RICHARD M. WEAVER: 40 YEARS IN RETROSPECT — 02

RICHARD M. WEAVER: 40 YEARS IN RETROSPECT — 02

Culture

Posted on July 5, 2024 by Roger Kimball

"In the great pantheon of half-forgotten conservative sages, writer Richard M. Weaver (1910-1963) occupies an important, if curious, niche. I say 'writer,' but that is an imprecise designation. By trade, Weaver was a professor of rhetoric. He is even the author of a textbook on the subject. One friend said that Weaver was 'a rhetor doing the work of a philosopher.' It might be more accurate to say that he was a critic doing the work of a prophet. Prophets as a species tend to specialize in bad news; they rarely return from the mountain reporting that Management has concluded that everything down below is just fine. 

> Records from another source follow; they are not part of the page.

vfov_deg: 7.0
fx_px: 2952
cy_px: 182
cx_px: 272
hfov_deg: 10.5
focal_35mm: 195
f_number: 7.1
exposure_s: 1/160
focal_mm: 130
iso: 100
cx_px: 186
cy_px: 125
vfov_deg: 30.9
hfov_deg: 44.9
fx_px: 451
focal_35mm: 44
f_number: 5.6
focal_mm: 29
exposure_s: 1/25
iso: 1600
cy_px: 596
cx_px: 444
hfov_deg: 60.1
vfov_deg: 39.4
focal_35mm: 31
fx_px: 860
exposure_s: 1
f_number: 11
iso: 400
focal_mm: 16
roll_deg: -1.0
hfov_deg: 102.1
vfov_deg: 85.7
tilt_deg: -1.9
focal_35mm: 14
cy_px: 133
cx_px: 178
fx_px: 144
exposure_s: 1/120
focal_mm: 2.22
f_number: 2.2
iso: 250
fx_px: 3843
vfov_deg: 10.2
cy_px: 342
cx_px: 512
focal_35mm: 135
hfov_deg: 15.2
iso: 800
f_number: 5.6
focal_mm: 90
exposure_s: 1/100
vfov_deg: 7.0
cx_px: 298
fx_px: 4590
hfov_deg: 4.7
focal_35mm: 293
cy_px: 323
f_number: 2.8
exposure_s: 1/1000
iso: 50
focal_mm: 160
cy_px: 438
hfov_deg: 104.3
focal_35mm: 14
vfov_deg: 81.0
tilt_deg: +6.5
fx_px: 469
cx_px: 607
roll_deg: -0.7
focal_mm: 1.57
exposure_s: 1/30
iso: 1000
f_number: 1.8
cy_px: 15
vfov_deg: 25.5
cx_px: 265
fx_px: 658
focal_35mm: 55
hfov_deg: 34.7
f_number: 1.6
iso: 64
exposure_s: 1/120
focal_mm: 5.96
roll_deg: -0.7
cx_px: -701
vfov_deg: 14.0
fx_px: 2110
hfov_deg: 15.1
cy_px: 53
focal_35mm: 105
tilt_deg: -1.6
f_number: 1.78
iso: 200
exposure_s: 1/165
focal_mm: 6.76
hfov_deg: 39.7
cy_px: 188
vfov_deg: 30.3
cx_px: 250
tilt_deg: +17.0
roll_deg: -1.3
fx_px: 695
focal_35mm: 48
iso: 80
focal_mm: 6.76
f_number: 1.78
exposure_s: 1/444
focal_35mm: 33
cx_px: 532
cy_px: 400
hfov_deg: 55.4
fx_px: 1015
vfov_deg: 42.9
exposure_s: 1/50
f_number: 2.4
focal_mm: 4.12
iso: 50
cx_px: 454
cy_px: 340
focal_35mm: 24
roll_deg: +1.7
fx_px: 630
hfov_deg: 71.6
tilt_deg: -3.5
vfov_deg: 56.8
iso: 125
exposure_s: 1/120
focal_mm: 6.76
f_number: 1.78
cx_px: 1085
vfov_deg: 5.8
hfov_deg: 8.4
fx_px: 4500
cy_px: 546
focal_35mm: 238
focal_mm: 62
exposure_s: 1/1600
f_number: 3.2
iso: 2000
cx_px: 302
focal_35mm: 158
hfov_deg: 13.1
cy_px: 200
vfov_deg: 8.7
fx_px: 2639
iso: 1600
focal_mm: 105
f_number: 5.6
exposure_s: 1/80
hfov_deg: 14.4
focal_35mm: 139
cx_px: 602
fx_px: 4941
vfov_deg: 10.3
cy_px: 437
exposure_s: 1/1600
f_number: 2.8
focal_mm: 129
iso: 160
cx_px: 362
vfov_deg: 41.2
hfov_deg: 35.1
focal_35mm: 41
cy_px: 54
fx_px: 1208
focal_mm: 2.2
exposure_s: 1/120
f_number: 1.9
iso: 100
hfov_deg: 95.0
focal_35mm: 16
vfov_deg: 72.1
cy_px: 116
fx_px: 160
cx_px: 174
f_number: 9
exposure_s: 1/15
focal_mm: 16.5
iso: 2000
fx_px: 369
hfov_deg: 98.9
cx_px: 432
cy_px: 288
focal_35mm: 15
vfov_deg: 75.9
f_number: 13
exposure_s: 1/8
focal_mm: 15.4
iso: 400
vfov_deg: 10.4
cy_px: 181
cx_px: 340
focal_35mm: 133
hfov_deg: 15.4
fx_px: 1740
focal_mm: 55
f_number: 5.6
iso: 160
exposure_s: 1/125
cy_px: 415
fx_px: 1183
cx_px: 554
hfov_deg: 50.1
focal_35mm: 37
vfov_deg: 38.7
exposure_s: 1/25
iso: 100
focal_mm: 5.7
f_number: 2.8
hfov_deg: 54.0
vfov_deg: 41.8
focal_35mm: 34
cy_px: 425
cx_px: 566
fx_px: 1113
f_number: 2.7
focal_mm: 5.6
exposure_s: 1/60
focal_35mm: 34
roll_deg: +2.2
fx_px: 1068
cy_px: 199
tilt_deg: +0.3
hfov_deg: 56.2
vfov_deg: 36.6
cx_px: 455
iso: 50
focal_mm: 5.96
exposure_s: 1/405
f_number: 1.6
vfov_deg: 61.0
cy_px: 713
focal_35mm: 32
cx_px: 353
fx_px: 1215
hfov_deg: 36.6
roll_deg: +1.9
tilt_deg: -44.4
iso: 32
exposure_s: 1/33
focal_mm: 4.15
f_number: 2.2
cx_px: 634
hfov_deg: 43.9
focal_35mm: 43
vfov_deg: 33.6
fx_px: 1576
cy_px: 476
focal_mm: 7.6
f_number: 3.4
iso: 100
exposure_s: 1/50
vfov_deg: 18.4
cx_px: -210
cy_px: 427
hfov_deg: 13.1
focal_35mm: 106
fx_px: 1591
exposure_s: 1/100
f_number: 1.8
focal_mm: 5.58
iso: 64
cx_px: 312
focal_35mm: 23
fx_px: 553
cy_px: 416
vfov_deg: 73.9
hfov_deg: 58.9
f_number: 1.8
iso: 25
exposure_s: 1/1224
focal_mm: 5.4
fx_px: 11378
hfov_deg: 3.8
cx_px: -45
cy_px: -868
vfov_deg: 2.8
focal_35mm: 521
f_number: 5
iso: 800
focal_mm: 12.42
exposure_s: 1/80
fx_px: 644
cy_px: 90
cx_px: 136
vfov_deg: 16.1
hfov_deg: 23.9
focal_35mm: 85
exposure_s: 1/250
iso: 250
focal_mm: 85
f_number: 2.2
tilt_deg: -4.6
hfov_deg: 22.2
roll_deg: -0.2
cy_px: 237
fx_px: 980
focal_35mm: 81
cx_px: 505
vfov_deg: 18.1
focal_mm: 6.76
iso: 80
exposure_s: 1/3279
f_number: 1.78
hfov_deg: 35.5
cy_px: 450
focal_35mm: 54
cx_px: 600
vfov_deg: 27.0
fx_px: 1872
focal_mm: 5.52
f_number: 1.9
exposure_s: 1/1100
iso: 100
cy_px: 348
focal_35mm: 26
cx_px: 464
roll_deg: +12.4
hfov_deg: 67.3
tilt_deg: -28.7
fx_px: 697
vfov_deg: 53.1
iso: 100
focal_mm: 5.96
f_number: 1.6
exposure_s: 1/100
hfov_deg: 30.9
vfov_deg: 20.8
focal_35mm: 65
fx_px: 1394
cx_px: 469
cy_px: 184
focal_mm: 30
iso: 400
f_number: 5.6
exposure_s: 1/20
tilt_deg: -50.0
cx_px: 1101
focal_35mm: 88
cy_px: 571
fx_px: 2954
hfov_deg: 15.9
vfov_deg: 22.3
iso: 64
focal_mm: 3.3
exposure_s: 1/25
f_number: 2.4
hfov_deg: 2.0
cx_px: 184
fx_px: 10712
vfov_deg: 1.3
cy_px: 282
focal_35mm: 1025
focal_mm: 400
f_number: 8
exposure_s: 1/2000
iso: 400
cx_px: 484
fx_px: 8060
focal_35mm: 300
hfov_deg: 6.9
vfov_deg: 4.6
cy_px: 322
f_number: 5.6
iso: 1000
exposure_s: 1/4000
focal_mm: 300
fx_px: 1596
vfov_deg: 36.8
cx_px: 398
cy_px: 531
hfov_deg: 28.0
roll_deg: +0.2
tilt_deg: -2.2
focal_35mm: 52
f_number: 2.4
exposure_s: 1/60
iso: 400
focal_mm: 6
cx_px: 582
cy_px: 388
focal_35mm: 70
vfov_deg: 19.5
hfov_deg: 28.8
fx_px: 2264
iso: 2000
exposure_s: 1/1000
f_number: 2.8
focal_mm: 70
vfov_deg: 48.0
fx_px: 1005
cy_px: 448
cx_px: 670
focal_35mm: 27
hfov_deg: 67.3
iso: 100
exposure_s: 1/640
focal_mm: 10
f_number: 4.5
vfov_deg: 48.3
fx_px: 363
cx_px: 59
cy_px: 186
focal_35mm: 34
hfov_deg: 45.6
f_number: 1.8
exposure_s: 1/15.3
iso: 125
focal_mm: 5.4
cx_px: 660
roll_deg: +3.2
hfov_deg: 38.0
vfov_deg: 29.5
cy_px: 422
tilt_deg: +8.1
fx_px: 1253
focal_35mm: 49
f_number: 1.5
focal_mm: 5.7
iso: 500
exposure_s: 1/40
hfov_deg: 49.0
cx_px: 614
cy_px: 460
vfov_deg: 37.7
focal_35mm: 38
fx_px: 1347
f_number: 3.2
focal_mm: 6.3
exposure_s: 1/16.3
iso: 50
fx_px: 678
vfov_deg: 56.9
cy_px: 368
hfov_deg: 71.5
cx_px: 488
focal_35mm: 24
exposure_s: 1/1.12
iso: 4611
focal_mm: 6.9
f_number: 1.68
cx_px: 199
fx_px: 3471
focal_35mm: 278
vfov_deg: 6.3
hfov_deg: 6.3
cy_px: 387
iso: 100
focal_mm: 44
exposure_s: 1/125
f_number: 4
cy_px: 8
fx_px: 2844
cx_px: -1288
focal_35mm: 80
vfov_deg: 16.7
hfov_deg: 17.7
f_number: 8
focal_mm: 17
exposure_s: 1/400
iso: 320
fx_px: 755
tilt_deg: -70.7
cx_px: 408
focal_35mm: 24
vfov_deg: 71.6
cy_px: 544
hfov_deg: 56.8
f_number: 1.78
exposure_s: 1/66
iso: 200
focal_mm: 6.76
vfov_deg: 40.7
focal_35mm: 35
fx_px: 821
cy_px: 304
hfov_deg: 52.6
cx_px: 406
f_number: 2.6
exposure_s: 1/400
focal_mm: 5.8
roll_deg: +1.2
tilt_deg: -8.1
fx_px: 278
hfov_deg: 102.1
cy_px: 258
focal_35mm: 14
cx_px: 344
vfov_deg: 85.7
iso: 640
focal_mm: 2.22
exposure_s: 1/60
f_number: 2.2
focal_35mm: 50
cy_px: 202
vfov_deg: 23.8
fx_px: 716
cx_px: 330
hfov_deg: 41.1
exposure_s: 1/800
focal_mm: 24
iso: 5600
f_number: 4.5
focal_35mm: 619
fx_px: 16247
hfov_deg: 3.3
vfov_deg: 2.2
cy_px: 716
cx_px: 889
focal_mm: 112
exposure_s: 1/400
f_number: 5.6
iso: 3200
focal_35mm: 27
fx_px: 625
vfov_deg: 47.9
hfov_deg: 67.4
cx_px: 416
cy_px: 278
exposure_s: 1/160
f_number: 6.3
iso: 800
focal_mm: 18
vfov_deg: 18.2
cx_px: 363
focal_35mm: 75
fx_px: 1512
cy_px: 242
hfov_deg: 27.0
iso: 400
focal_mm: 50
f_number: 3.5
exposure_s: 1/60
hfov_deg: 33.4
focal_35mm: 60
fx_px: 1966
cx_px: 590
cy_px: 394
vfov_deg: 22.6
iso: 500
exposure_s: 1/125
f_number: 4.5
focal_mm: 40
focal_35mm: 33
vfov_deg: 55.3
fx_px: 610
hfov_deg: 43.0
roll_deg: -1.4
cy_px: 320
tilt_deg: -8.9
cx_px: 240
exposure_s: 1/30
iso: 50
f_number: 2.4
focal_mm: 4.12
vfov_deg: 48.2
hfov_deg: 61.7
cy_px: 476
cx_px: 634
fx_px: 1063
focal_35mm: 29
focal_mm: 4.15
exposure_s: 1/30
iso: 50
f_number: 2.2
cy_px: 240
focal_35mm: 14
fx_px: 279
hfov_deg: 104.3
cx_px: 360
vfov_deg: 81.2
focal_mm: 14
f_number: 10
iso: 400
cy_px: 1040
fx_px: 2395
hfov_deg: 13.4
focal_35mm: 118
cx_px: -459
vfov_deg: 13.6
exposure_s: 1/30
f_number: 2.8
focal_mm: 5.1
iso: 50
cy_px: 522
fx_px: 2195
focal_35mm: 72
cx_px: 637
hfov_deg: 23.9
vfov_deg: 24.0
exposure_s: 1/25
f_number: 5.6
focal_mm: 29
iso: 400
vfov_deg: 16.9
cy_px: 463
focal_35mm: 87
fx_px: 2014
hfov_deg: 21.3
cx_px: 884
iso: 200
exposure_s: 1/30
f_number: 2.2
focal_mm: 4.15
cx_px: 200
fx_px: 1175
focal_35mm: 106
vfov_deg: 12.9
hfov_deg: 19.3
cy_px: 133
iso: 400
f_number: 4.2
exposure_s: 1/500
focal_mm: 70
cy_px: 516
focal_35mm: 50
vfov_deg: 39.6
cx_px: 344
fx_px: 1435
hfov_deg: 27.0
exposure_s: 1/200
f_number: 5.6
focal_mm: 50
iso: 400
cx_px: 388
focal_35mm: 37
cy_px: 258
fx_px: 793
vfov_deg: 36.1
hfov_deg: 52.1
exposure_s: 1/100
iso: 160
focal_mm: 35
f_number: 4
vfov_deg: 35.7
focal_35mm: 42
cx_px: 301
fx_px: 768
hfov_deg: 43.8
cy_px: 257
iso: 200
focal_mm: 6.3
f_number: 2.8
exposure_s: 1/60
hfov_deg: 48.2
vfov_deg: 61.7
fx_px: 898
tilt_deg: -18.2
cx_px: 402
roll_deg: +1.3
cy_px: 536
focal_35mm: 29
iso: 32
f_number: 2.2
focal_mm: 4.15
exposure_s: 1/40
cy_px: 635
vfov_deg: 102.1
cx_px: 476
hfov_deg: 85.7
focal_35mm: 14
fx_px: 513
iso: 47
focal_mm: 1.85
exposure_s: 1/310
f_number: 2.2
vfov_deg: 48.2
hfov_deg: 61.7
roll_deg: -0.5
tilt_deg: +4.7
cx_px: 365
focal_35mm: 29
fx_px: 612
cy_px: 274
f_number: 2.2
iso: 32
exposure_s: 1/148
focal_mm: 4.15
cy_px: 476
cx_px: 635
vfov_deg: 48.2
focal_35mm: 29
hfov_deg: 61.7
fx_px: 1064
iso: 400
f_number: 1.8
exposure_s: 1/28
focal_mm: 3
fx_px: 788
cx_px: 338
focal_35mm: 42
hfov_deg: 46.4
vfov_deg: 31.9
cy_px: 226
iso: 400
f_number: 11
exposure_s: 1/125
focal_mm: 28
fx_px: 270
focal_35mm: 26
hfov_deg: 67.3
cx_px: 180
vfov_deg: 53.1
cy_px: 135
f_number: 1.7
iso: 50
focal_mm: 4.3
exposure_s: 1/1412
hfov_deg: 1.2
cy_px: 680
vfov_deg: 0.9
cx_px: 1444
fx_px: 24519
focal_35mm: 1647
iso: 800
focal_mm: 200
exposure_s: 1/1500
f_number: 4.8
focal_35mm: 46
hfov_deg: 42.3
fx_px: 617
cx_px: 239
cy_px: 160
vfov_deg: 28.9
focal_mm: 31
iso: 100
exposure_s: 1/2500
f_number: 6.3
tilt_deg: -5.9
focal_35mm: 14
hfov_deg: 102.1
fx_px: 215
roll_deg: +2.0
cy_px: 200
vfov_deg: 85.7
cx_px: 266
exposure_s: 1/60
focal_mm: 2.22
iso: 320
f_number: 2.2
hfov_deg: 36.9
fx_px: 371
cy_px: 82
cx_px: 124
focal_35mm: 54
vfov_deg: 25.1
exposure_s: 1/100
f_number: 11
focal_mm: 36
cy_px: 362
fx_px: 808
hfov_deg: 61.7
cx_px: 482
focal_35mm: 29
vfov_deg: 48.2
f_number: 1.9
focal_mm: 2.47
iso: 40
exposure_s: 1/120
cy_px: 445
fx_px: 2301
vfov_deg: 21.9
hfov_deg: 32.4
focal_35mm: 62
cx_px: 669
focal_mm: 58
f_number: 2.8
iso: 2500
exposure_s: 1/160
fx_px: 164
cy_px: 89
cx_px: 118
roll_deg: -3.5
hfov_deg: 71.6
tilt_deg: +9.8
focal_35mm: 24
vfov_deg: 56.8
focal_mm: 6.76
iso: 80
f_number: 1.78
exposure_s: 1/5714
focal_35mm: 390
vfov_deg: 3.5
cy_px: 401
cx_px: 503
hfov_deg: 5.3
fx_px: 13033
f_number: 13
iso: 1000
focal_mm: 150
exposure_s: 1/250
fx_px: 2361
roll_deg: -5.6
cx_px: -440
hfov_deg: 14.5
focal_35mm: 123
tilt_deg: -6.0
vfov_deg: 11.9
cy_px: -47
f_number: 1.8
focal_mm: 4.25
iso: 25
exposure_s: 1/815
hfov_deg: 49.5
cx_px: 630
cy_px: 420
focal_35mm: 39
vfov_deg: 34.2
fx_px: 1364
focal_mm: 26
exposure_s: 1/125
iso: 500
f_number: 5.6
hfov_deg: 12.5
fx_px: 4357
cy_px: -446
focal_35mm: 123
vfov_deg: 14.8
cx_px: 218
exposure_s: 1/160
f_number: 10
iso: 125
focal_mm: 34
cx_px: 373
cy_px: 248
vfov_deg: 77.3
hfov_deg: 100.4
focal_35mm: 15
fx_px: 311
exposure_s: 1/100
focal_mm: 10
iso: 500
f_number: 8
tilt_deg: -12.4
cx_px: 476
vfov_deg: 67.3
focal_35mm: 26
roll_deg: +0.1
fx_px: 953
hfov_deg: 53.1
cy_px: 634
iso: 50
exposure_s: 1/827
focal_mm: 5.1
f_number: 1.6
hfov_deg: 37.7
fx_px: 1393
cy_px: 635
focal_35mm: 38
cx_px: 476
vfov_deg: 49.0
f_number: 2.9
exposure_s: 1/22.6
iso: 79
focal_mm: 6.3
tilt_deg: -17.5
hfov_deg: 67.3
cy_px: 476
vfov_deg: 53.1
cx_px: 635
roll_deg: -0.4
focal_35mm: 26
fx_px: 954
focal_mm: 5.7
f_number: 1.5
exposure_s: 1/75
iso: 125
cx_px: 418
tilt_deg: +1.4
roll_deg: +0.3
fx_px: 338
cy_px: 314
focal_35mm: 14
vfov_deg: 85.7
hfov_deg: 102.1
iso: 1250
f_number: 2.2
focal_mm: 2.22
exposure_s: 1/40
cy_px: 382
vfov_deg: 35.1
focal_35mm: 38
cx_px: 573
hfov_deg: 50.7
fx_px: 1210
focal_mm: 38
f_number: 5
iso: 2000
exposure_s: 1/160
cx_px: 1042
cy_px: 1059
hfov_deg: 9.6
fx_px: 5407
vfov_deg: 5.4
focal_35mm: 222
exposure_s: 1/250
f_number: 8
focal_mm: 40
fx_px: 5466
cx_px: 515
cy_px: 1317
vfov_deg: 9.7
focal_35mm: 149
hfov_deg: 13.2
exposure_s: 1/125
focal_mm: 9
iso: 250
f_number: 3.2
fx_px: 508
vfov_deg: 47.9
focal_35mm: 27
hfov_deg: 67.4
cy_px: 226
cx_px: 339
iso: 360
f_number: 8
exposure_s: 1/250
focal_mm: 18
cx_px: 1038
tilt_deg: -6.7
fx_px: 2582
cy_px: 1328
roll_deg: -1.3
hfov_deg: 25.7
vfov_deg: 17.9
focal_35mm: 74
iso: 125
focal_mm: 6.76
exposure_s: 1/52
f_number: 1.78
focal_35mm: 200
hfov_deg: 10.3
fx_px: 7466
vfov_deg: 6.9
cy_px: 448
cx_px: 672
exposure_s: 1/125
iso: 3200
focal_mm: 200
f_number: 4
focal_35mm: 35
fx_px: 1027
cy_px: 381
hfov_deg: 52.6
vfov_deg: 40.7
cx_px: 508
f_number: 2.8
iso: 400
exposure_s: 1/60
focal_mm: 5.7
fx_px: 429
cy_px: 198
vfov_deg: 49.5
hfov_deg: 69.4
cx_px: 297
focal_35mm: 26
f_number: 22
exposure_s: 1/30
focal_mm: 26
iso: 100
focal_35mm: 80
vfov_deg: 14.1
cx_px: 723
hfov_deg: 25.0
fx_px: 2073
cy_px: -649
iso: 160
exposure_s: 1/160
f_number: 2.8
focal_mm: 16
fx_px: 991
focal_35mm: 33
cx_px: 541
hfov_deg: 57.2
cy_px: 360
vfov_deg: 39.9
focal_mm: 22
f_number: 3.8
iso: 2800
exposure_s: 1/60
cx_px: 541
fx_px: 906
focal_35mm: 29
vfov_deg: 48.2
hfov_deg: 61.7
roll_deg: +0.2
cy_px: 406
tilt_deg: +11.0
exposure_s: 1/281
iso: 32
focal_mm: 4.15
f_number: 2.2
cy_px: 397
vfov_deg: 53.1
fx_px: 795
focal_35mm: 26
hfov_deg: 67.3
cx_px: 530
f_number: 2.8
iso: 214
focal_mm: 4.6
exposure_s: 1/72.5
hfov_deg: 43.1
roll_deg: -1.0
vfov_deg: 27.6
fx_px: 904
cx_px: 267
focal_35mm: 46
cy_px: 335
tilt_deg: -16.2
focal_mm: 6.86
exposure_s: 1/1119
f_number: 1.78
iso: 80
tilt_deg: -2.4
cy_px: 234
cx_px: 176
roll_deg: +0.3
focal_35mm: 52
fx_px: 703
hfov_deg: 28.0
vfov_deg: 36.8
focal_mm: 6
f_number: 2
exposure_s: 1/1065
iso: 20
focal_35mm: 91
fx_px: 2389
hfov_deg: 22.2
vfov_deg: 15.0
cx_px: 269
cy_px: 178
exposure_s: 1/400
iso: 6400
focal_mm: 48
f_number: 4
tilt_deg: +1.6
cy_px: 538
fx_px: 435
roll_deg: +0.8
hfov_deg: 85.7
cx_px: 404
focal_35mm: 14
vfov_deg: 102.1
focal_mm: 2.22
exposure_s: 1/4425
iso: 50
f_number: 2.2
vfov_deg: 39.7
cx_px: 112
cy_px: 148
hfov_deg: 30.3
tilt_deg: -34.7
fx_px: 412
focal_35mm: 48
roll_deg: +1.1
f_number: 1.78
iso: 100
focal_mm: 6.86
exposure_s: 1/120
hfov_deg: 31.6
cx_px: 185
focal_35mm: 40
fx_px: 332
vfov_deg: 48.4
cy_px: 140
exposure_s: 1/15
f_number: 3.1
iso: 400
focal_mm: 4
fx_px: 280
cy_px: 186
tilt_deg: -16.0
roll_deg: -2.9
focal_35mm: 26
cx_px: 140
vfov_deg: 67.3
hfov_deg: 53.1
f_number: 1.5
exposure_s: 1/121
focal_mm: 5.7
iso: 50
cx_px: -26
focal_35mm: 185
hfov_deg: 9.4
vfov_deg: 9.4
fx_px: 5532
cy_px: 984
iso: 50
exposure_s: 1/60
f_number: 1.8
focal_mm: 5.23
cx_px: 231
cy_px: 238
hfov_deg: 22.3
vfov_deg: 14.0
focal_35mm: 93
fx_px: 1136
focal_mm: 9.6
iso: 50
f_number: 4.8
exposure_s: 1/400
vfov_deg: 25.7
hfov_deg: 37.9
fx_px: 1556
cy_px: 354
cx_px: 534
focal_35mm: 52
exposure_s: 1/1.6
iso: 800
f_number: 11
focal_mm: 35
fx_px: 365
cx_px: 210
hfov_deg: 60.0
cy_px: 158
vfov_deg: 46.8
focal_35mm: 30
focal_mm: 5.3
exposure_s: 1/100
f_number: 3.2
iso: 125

Weaver was no exception to this rule. He made his reputation as a latter-day Isaiah, bearing admonitory tidings to an inattentive populace. Above all, perhaps, he was an acolyte of what he lovingly called 'lost causes.' The fact that a cause had lost, he argued, did not necessarily rob it of nobility; it did not mean that we could not learn something from the ideals that inspired it; it did not even mean that, ultimately, it was really lost. For what is lost might also be regained. It might serve not only as a reminder but also as a model, a new goal. In the 'longer run,' as Weaver put it, what seemed lost might eventually prove victorious.

Such, anyway, were among the explicit rationales that Weaver offered about the value of lost causes. An additional attraction, I suspect, lay in the romance of defeat: 'Things reveal themselves passing away'; Weaver liked to quote that Yeatsian line. I believe he cherished the passing away as much as the accompanying revelation."